## DIRECTIVE:
Could you extract every entry below and reproduce it exactly?

(Records from a data source)
***
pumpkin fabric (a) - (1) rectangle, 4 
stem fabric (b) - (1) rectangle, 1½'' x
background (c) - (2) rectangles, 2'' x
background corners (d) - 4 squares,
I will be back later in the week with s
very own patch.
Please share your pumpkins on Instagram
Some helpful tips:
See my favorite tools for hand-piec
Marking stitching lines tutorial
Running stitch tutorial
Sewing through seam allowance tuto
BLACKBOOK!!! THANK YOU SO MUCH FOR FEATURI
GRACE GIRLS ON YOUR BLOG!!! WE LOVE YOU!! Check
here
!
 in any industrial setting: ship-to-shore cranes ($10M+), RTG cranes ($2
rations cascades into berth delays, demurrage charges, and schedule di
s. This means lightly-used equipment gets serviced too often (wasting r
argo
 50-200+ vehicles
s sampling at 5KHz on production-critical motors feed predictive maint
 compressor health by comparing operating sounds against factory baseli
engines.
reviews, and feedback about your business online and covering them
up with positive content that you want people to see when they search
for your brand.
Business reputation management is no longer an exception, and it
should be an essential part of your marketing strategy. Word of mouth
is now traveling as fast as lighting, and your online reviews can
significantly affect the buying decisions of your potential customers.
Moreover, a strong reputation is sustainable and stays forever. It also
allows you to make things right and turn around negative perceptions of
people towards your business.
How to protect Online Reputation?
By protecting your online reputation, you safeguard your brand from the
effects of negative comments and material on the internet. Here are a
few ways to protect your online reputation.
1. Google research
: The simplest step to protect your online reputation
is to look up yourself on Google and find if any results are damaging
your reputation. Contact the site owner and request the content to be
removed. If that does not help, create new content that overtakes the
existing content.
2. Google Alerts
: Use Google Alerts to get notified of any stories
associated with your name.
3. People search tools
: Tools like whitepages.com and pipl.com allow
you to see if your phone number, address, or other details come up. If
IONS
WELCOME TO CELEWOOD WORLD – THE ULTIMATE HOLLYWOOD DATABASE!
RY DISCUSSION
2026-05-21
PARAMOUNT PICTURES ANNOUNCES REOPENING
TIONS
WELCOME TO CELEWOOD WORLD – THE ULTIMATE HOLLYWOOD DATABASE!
***
## RESULT FOR THIS EXERCISE:
pumpkin fabric (a) - (1) rectangle, 4 
stem fabric (b) - (1) rectangle, 1½'' x
background (c) - (2) rectangles, 2'' x
background corners (d) - 4 squares,
I will be back later in the week with s
very own patch.
Please share your pumpkins on Instagram
Some helpful tips:
See my favorite tools for hand-piec
Marking stitching lines tutorial
Running stitch tutorial
Sewing through seam allowance tuto
BLACKBOOK!!! THANK YOU SO MUCH FOR FEATURI
GRACE GIRLS ON YOUR BLOG!!! WE LOVE YOU!! Check
here
!
 in any industrial setting: ship-to-shore cranes ($10M+), RTG cranes ($2
rations cascades into berth delays, demurrage charges, and schedule di
s. This means lightly-used equipment gets serviced too often (wasting r
argo
 50-200+ vehicles
s sampling at 5KHz on production-critical motors feed predictive maint
 compressor health by comparing operating sounds against factory baseli
engines.
reviews, and feedback about your business online and covering them
up with positive content that you want people to see when they search
for your brand.
Business reputation management is no longer an exception, and it
should be an essential part of your marketing strategy. Word of mouth
is now traveling as fast as lighting, and your online reviews can
significantly affect the buying decisions of your potential customers.
Moreover, a strong reputation is sustainable and stays forever. It also
allows you to make things right and turn around negative perceptions of
people towards your business.
How to protect Online Reputation?
By protecting your online reputation, you safeguard your brand from the
effects of negative comments and material on the internet. Here are a
few ways to protect your online reputation.
1. Google research
: The simplest step to protect your online reputation
is to look up yourself on Google and find if any results are damaging
your reputation. Contact the site owner and request the content to be
removed. If that does not help, create new content that overtakes the
existing content.
2. Google Alerts
: Use Google Alerts to get notified of any stories
associated with your name.
3. People search tools
: Tools like whitepages.com and pipl.com allow
you to see if your phone number, address, or other details come up. If
IONS
WELCOME TO CELEWOOD WORLD – THE ULTIMATE HOLLYWOOD DATABASE!
RY DISCUSSION
2026-05-21
PARAMOUNT PICTURES ANNOUNCES REOPENING
TIONS
WELCOME TO CELEWOOD WORLD – THE ULTIMATE HOLLYWOOD DATABASE!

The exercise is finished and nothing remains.